Let's talk about three important phases of succession planning:
Mapping Leadership Roles and Critical Positions
It is necessary to look beyond basic skills and knowledge required to perform an adequate job and into the deeply rooted capabilities -- an individual's social role, self-image, traits, and motives--that can most accurately determine high-potential candidates. Here are three things crucial to this particular phase:
- Define the parameters of critical positions.
- Create tools and templates to assist identification of critical roles.
- Identify the specific skills, capabilities, knowledge and qualifications required for success in all leadership roles and critical positions.
Note: In defining capabilities, it is important to distinguish between two major categories:
Threshold capabilities, which are the characteristics that any jobholder needs to do that job effectively -- but that do not distinguish the average from superior performer. For example, a good salesperson must have an adequate knowledge of their products, but this is not necessarily sufficient to ensure outstanding performance.
Differentiating capabilities, which are the characteristics that superior performers have but average performers lack. For example, a salesperson that is customer-focused and empathetic, and can put themselves in the shoes of potential clients to really understand which products are important to them and which are not.
Developing the Succession Plan
Next, it's time to develop your talent pool. Now that you know what your needs are both for the present and future, you'll create a more comprehensive competency list based on your staffing needs. What exactly are the vacancies in sight? Executive leaders, specialists, managers, etc.?

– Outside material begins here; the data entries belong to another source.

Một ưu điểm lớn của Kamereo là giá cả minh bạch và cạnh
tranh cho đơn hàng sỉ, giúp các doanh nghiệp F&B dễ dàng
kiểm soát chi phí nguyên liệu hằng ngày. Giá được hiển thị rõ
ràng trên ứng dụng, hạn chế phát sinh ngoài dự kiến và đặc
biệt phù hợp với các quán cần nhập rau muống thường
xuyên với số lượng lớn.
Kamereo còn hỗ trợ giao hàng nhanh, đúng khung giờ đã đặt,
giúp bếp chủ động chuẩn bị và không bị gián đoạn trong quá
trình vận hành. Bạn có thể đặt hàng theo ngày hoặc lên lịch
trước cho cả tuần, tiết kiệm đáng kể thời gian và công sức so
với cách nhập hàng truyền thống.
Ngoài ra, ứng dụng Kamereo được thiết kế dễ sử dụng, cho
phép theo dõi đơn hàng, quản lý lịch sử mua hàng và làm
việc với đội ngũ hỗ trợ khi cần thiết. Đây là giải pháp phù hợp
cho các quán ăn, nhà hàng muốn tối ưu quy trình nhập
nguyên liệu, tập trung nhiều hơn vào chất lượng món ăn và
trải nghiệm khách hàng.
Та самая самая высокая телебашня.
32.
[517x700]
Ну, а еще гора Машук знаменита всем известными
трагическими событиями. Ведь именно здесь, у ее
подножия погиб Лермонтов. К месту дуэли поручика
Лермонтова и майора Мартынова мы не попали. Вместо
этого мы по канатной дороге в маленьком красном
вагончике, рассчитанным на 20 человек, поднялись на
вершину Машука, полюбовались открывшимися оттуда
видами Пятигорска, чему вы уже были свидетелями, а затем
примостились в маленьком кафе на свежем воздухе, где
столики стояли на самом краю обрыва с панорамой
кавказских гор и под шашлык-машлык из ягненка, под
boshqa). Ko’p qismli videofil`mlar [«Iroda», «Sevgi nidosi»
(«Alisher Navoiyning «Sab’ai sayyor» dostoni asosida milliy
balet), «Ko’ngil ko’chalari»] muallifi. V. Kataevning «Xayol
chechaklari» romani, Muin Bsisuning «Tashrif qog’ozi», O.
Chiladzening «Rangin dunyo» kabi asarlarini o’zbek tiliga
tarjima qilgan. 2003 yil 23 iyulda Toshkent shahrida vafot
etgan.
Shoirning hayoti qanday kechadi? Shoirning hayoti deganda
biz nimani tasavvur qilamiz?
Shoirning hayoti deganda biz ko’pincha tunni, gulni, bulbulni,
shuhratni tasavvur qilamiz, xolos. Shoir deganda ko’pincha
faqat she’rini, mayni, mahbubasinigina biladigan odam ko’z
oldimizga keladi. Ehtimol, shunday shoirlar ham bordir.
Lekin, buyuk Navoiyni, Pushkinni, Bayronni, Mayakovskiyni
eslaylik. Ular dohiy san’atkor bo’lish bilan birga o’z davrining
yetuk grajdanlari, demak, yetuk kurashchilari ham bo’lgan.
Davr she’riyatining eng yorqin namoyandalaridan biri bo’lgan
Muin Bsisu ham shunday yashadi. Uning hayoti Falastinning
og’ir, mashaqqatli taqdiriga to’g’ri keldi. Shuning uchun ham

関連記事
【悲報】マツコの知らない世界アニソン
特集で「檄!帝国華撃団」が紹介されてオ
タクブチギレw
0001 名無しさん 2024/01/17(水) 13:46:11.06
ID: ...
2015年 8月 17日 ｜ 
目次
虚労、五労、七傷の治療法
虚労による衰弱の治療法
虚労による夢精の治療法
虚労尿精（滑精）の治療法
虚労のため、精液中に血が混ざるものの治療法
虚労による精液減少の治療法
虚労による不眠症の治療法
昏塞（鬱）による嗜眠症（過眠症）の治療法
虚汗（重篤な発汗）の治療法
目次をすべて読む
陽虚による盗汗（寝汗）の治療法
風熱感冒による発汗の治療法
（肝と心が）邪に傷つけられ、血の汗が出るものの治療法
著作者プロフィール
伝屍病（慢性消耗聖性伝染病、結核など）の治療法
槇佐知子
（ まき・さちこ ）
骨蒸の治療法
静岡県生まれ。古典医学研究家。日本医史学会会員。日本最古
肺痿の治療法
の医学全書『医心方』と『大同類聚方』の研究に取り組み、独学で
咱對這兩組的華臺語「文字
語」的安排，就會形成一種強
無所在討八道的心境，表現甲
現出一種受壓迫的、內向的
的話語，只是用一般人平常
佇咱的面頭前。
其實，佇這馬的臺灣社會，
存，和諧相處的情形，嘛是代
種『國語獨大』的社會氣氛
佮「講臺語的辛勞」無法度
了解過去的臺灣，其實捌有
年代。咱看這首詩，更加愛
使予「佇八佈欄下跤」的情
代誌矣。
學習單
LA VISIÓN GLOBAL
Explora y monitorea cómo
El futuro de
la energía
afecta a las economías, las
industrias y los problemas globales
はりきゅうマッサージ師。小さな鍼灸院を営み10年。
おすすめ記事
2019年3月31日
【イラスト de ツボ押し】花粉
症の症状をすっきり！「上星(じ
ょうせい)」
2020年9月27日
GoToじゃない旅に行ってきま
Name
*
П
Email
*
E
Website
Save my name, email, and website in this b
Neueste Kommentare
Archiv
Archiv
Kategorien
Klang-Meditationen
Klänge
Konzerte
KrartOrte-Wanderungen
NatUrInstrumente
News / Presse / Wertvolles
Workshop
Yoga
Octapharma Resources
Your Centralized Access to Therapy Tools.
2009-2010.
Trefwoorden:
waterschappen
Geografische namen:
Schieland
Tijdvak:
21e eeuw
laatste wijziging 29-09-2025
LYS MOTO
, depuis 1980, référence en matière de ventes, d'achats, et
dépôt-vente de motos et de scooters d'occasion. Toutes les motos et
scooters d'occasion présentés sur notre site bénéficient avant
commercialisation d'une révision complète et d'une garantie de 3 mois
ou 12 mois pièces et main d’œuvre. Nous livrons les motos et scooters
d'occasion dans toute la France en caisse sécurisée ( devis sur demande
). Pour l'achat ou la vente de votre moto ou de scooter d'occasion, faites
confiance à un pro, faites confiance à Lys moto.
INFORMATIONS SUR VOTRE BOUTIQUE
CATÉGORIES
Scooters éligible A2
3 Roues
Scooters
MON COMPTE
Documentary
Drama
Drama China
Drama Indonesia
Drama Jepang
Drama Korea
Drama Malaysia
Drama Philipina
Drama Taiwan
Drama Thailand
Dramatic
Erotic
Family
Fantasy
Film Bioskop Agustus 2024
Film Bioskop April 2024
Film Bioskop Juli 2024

You will also be using the information you developed in the previous phase to create a more detailed 'position description' complete with the knowledge, skills, and experience that are required for success for anyone assuming the role. In addition, you will detail the type of learning and development your company will provide to train team members for these vacancies. This will serve as your organisation's learning curriculum, which will be filled with development programs for those who populate your succession pools. Such development can take the form of:
- Shadowing Senior Leaders
- Interdepartmental movement in line with vacancy policy
- External agency rotation programs
Populating Your Succession Pool
Next, you'll evaluate current employees to identify talent pool candidates. Take a look at high performers as well as team members who display great potential. Part of this stage includes reviewing performance metrics, referrals, and past work experience. It's also ideal to have a conversation with employees who you're considering for your succession pool about their career plans. What are their goals? Where do they see themselves in five years? Are there other parts of the business they're eager to explore?
As you identify key team members and populate your talent pools, remember to assess each individual on:
- Values congruence
This ensures that only the most qualified candidates continue forward in the process and that your organisation invests in individuals who can excel and take the company to new heights.
Does your company have a succession plan in place? If not, consider implementing one so that you can rest assured your company is strong and secure no matter what it faces in the future.